• [Exercise goal]: Please repeat the records exactly, keeping the pictures out.

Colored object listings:
================

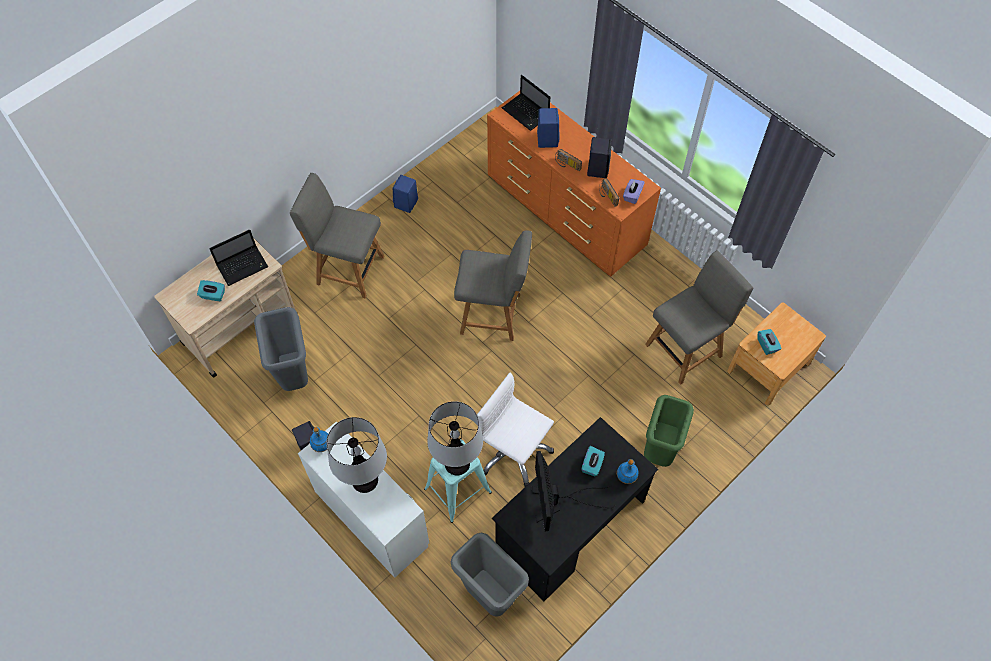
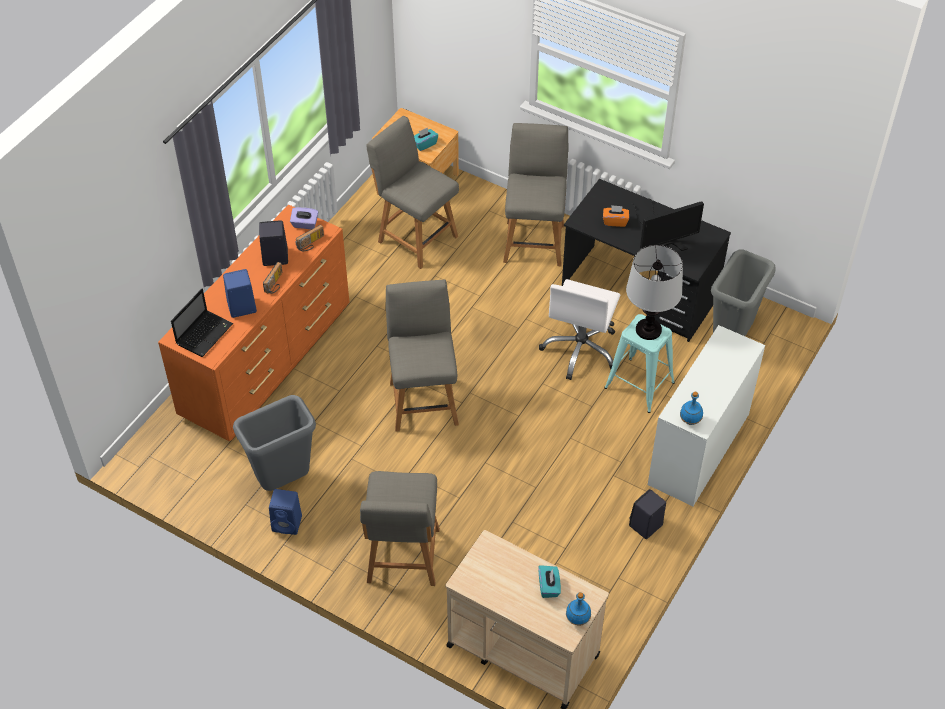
camera: 105 degrees left, 10 degrees down
(243, 265) = (497, 569): laptop -> none
(295, 377) = (567, 568): grey trash can -> grey trash can (284, 480)
(364, 480) = (710, 376): table lamp -> none
(592, 465) = (615, 221): turquoise tissue box -> orange tissue box
(626, 477) = (616, 197): blue bottle -> blue bottle (577, 620)
(660, 450) = (534, 241): green trash can -> grey chair

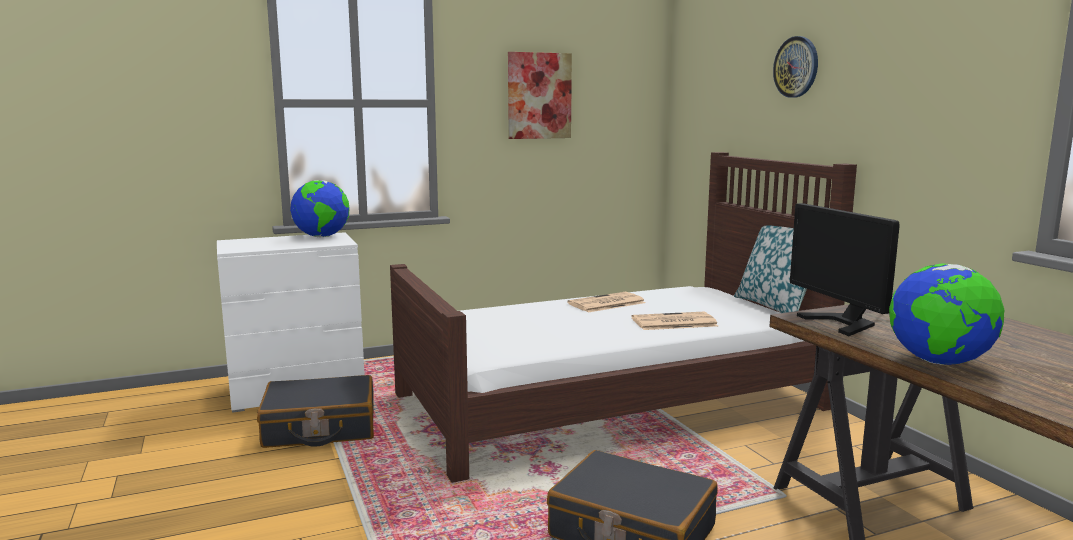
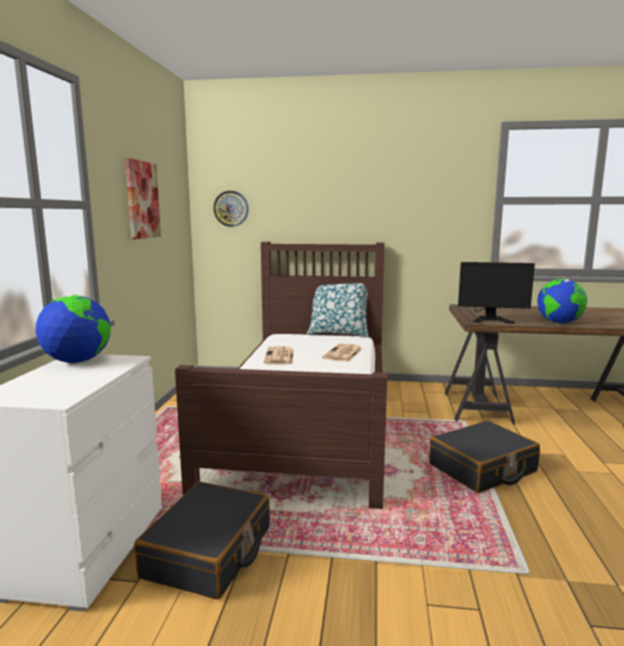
camera: 60 degrees left, 0 degrees up
(796, 67) = (328, 186): wall clock -> wall clock (231, 208)

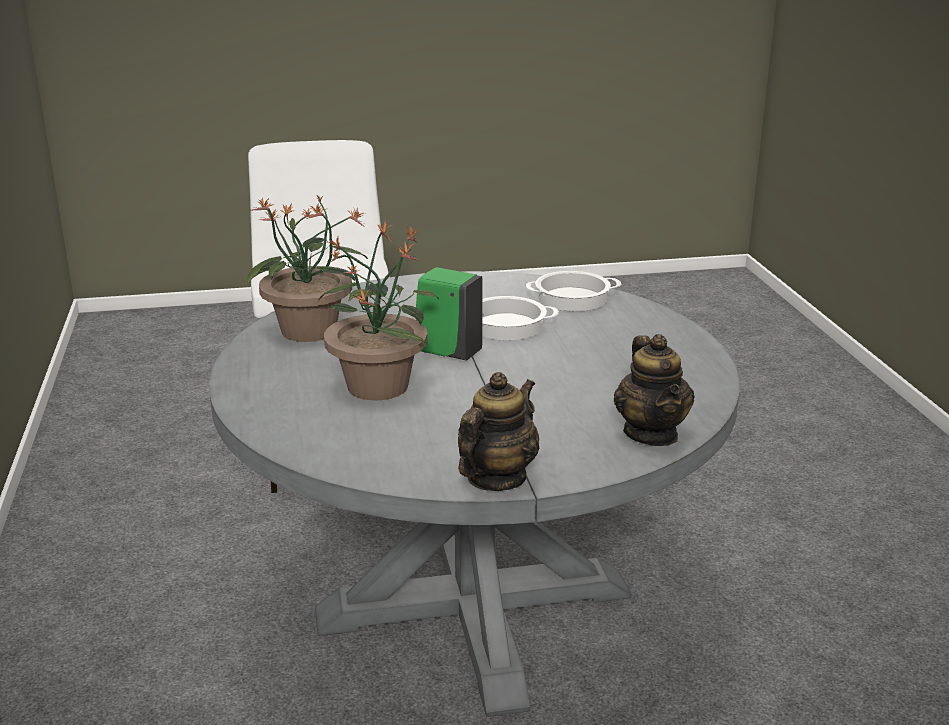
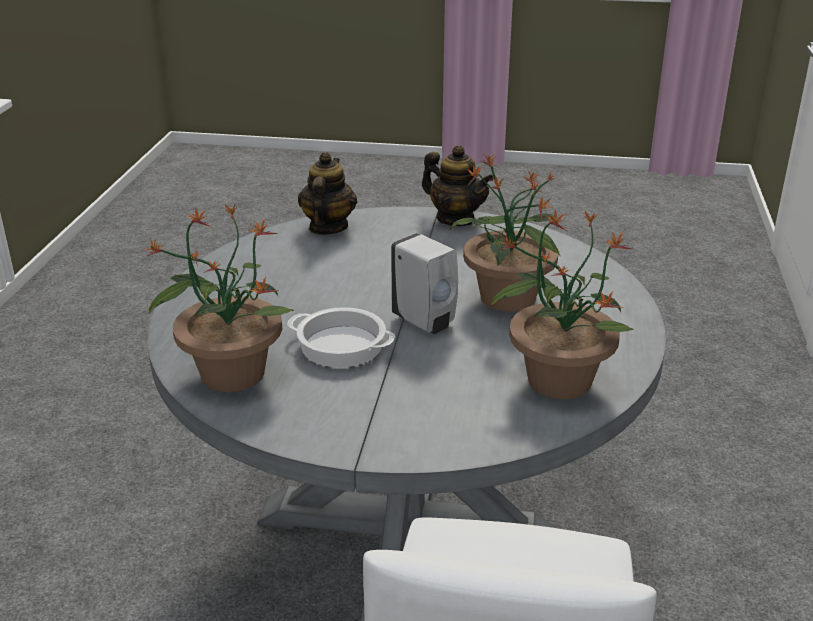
camera: 160 degrees left, 5 degrees up
(447, 353) = (425, 322): green soap dispenser -> white soap dispenser
(496, 478) = (456, 219): teapot -> teapot turned 105 degrees counterclockwise
(572, 299) = (231, 373): cooking pot -> potted plant

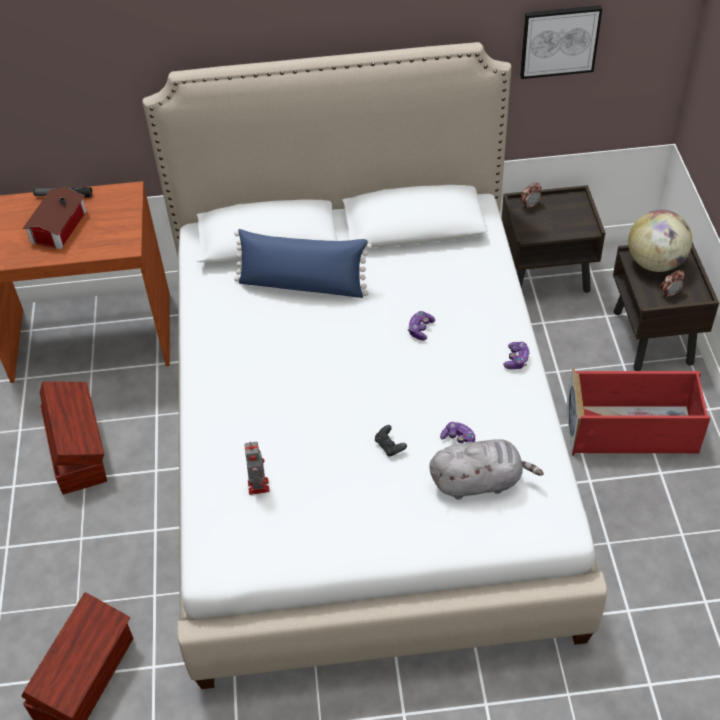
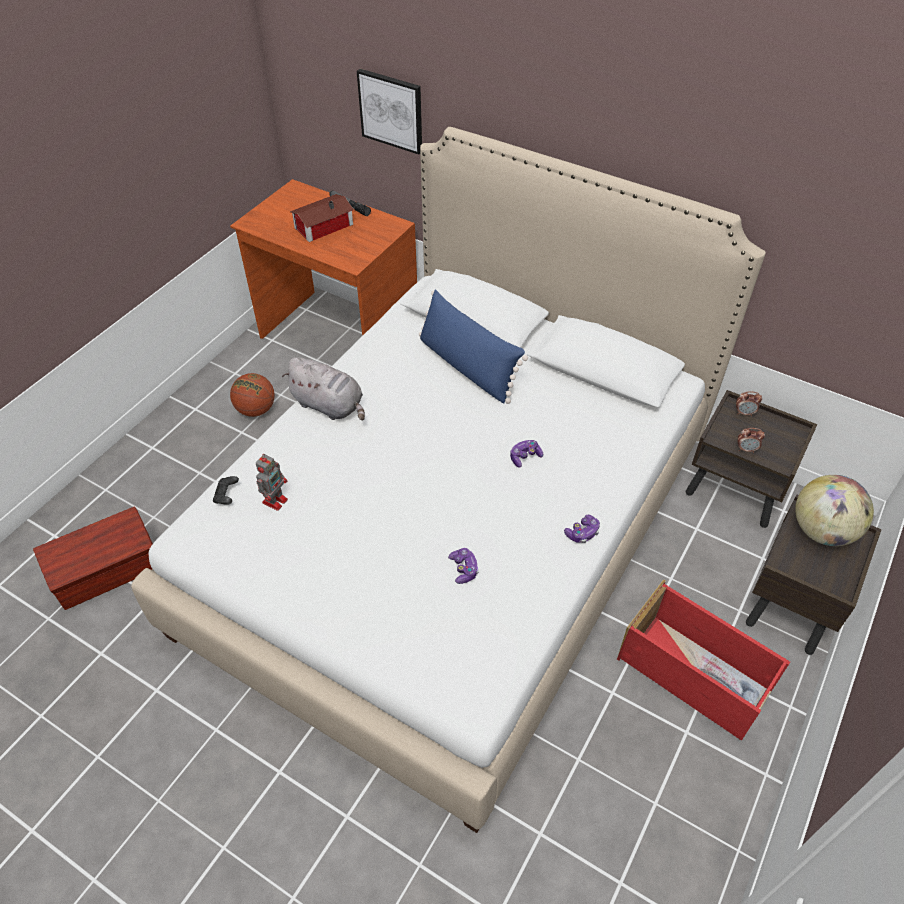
camera: 35 degrees right, 0 degrees up
(78, 450) = (256, 410): brown storage box -> basketball
(390, 446) = (404, 536): black game controller -> black game controller (226, 495)
(479, 481) = (445, 616): grey plush toy -> grey plush toy (330, 405)
(559, 41) = (833, 253): picture -> picture (391, 110)
(670, 293) = (811, 568): alarm clock -> alarm clock (746, 449)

================

• [Answer box]:
camera: 105 degrees left, 10 degrees down
(243, 265) = (497, 569): laptop -> none
(295, 377) = (567, 568): grey trash can -> grey trash can (284, 480)
(364, 480) = (710, 376): table lamp -> none
(592, 465) = (615, 221): turquoise tissue box -> orange tissue box
(626, 477) = (616, 197): blue bottle -> blue bottle (577, 620)
(660, 450) = (534, 241): green trash can -> grey chair

camera: 60 degrees left, 0 degrees up
(796, 67) = (328, 186): wall clock -> wall clock (231, 208)

camera: 160 degrees left, 5 degrees up
(447, 353) = (425, 322): green soap dispenser -> white soap dispenser
(496, 478) = (456, 219): teapot -> teapot turned 105 degrees counterclockwise
(572, 299) = (231, 373): cooking pot -> potted plant

camera: 35 degrees right, 0 degrees up
(78, 450) = (256, 410): brown storage box -> basketball
(390, 446) = (404, 536): black game controller -> black game controller (226, 495)
(479, 481) = (445, 616): grey plush toy -> grey plush toy (330, 405)
(559, 41) = (833, 253): picture -> picture (391, 110)
(670, 293) = (811, 568): alarm clock -> alarm clock (746, 449)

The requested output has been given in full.